Some outsiders (and probably even some of our colleagues!) would view this as a surrender of ideals. If professors aren’t thinking the big thoughts, then who is? We think this constitutes a category error. Big thoughts and grand debates take years or decades—even lifetimes—to play out to their conclusion. Sitting around and making vague gestures toward “Big Thoughts” hardly contributes anything useful at all. That’s not research—it’s just kibitzing.
The real labor of an intellectual consists in making arguments: learning how to assemble logic, evidence, and rhetoric to produce discrete claims that link to bigger debates. From time to time, to be sure, some flash of genius may illuminate a field and force us all to see things anew—but even if you’re a Darwin or a Lin Ostrom, you’re going to have to put in the effort to craft your argument in a way to shape how others receive your big ideas. (And if you don’t know how to publish and persuade in the vernacular of science, you may not be a prophet but a crank.)
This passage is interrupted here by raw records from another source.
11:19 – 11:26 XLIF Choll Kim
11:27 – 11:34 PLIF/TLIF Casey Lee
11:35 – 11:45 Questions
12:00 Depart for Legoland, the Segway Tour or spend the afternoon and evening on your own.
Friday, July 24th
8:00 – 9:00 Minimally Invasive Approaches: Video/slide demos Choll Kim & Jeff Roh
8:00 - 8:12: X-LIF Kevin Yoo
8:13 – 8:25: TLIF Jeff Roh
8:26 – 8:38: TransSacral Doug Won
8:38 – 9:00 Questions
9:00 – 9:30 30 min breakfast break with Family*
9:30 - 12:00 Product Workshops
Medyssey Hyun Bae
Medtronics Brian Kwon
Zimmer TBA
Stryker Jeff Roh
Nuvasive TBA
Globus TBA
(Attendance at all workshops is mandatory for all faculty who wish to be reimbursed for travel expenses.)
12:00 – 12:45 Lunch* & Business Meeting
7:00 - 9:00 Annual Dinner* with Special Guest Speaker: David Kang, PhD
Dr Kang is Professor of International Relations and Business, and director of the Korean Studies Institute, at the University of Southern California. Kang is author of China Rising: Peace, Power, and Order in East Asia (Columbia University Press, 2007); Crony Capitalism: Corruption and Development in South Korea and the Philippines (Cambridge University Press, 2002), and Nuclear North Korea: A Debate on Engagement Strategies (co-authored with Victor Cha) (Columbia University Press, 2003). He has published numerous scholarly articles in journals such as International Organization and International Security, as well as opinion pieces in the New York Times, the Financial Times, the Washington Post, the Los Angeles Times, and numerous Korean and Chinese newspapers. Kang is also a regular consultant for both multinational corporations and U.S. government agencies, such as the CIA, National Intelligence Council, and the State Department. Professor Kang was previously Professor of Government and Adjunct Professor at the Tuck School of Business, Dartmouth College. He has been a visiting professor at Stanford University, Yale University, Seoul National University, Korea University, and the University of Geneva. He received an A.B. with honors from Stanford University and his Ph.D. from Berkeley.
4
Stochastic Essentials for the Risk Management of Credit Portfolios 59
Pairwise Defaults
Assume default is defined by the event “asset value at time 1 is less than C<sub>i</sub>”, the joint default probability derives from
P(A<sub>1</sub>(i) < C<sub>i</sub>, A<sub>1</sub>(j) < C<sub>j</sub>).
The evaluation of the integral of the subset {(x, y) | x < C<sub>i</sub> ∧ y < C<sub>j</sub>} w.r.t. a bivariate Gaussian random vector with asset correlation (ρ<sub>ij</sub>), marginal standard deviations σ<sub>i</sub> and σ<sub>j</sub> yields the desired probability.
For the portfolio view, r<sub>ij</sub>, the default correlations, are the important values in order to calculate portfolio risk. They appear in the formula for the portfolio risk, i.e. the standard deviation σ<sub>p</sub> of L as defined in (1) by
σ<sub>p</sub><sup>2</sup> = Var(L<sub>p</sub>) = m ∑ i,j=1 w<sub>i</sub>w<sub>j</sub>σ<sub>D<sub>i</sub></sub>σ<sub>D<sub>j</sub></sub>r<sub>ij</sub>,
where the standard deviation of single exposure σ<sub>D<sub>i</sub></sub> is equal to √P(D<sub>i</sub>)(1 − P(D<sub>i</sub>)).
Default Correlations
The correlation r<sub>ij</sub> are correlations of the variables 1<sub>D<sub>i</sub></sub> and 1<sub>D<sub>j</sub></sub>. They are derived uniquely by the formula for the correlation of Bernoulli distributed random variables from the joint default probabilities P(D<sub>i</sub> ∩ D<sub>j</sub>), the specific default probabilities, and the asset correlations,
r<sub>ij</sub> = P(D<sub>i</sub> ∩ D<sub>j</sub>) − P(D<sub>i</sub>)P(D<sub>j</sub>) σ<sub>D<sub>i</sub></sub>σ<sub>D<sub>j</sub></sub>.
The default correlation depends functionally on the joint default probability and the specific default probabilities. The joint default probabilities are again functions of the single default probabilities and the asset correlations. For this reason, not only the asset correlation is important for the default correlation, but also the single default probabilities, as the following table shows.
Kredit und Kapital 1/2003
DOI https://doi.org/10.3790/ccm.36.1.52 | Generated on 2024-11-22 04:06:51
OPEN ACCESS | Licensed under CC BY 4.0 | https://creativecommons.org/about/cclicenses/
You may not want to be a professor—we have a lot to say about that career path—but learning about how these arguments are made is important. On the other hand, if you do want to be an academic, we can guarantee that an application to graduate school that showcases a deep and focused engagement with the literature will do better than an essay talking about how great ideas are. The admissions committee will roll their eyes at that. Sure, ideas are great—now what are you going to publish?
Even if your ambition is to overturn everything we know about American politics or macroeconomics or international conflict, in other words, you’ll need to master the tools of the trade. And that means beginning with something that bridges your role as a student consuming others’ ideas and a researcher bringing your own to market. That’s the goal of the thesis, and that’s why you should embrace the little thoughts.
The takeaway: If you want to engage with big thoughts, you have to learn how to produce focused arguments.
The practical: The more you can relate big thoughts to specific contributions, the more seriously you’ll be taken—and the more you’ll deserve to be taken seriously.